Yaşadığımız modern zamanlarda her türlü ahlâki ilkeleri ve toplumsal kuralları bir bariyer olarak algılayan; çalışmayan, üretmeyen sadece eğlenceye ve cinsel yaşama odaklanan hedonist yaşam tarzları, felsefi bir anlayış olarak ölümden kaçışüzerine kuruludur.
İnsan neden maddi hazza bu kadar müptela olur da insani değerleri hiçe sayar? Çünkü ölüm olgusu, onun hayatına yapıcı bir kuvvet olarak girememektedir. Zaten Batı uygarlığının temel kabullerinden biri de budur. Batı medeniyeti ölümün inkârı üzerine kuruludur. Eğer bu hayata ölüm ışık tutmuyorsa, bu hayatı aydınlatmıyorsa, bu hayat neyle aydınlatılır?
Din ve ölüm gerçeği, tarih boyunca bütün insanlığı meşgul etmiş bir konudur. İşte bu açıdan “ölüm ötesi” hayatın kelam, psikoloji ve felsefe disiplinleri yönünden ele alınıp değerlendirilmesi, günümüzün çağdaş toplumları açısından da büyük önem taşımaktadır. Çünkü ölüm sonrası yaşam, ölüm kaygısı ve dindarlık düzeyleri arasındaki ilişki, egzistansiyalist bir değer ifade etmektedir. Bu sebeple Kur’an’da önce ölümün sonra da hayatın zikredilmesi anlamlıdır. (67/Mülk 2)
Niçin önce hayat değil de ölüm başa alınmıştır?
Aslında hayata anlam katan, hayatı yaşanılır kılan ölüm duygusudur. Ölüm olgusunu içselleştiren bir birey, hayatını disipline eder, amaçlı yaşar. Ölüm, insan hayatına anlam katar, insanda sorumluluk duygusunu canlı tutmak suretiyle ahlâki gelişime büyük katkı sağlar.
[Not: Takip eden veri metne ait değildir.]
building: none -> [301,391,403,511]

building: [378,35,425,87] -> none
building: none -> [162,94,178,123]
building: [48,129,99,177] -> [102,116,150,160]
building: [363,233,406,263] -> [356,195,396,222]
İslam kültüründe ölüm olgusuna; sevgiliye kavuşma, ten kafesinden kurtuluş, mekân değiştirme, sırlanma, Hakk’a vuslat gibi anlamların verilmiş olması hem ölüm sendromunu yenmekle kalmamış, ölüm düşüncesinin insan psikolojisi üzerinde yıkıcı etkisini de asgari düzeye indirmiştir. Ayrıca ölüm ötesi hayata inanma, ‘Allah’a rağmenliği’ besleyen duyguların etkisinde gelişen negatif dünyevîleşmeyi aşmada insana yardımcı olur. Ebedîlik düşüncesinin buraya, şimdi’ye değil, “öte”ye ait olduğunu insan bilincinde sürekli yaşatır. Bu inanç, insan yaşamını altüst edecek acı ve ıstırapları, gönül huzuruna çevirir, insanı kendisiyle, çevresi ve toplumuyla barışık hale getirir. Güçlü âhiret inancı, yüce hedeflere ulaşmayı arzu eden insana, yaşama sevinci kazandırmakla kalmaz, hayatında karşılaşabileceği tüm olumsuzluklara karşı, direnme gücü verir.
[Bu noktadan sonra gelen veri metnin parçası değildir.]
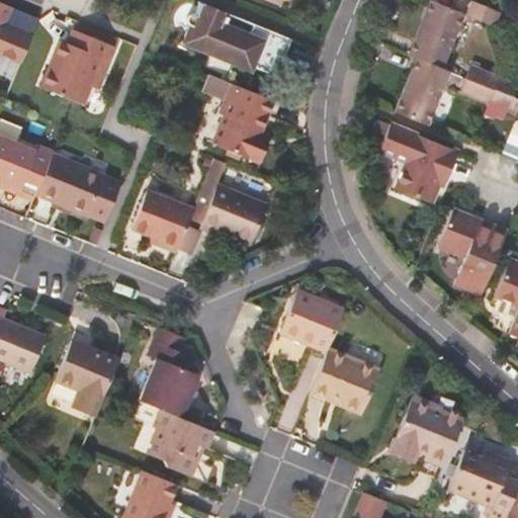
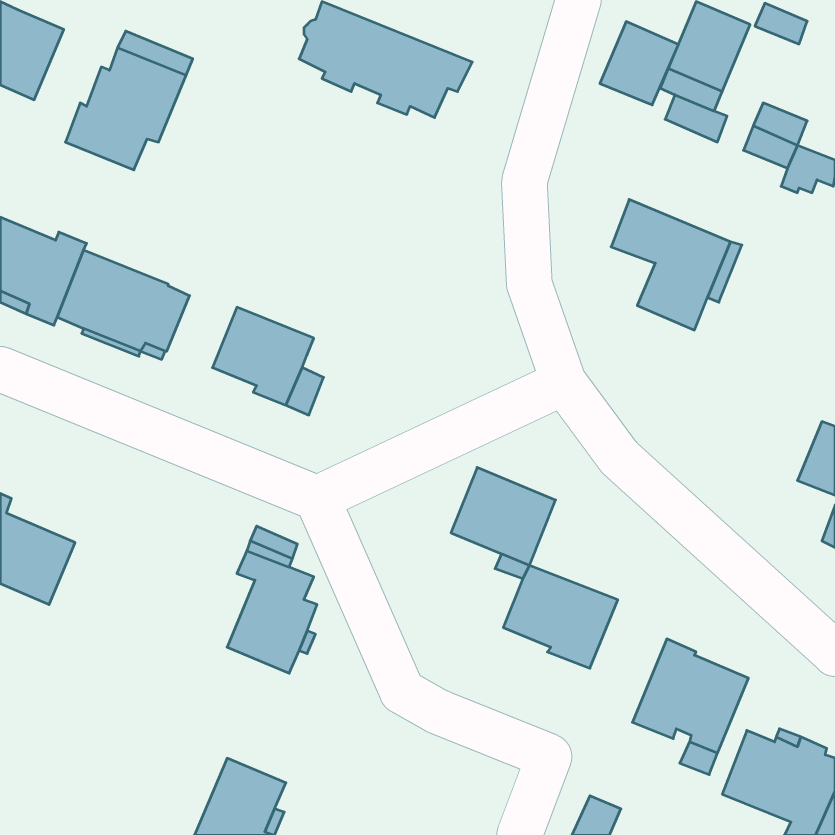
building: [396,74,444,125] -> [600,22,678,105]
building: [208,83,275,161] -> none
building: [190,158,267,244] -> none
building: [438,210,507,296] -> none
building: [56,339,119,416] -> none
building: [152,409,211,477] -> none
Netice olarak, insanın varoluşsal güvenliği aşkın olana tutunmakla sağlanır. Bu da ancak insanın "kendini aşma”sıyla gerçekleşebilir. Kendini aşma, kendi benliğinin üstünde anlamlara yönelebilmek, öteyi aramak demektir. Bu kişiler için hayat "zafer" değil, "sefer"dir. Zaferi önemseyen insanlar, maddi olanın peşinden koşarlar. Seferi önemseyen insanlarsa manevi olanın, oluş ve tekâmülün peşinden koşarlar.
İnsanı insan kılan şey, yolda olduğunun bilincinde olması, hayatı bir bütünlük duygusuyla yaşaması, maddi olanı bütünüyle elinin tersiyle itmemesi, ama asıl olanın ruhun arayışı olduğunu fark etmesidir. İşte böyle bir kimse hayatın anlamını kavramış ve ona göre yaşamına yön vermiş olur.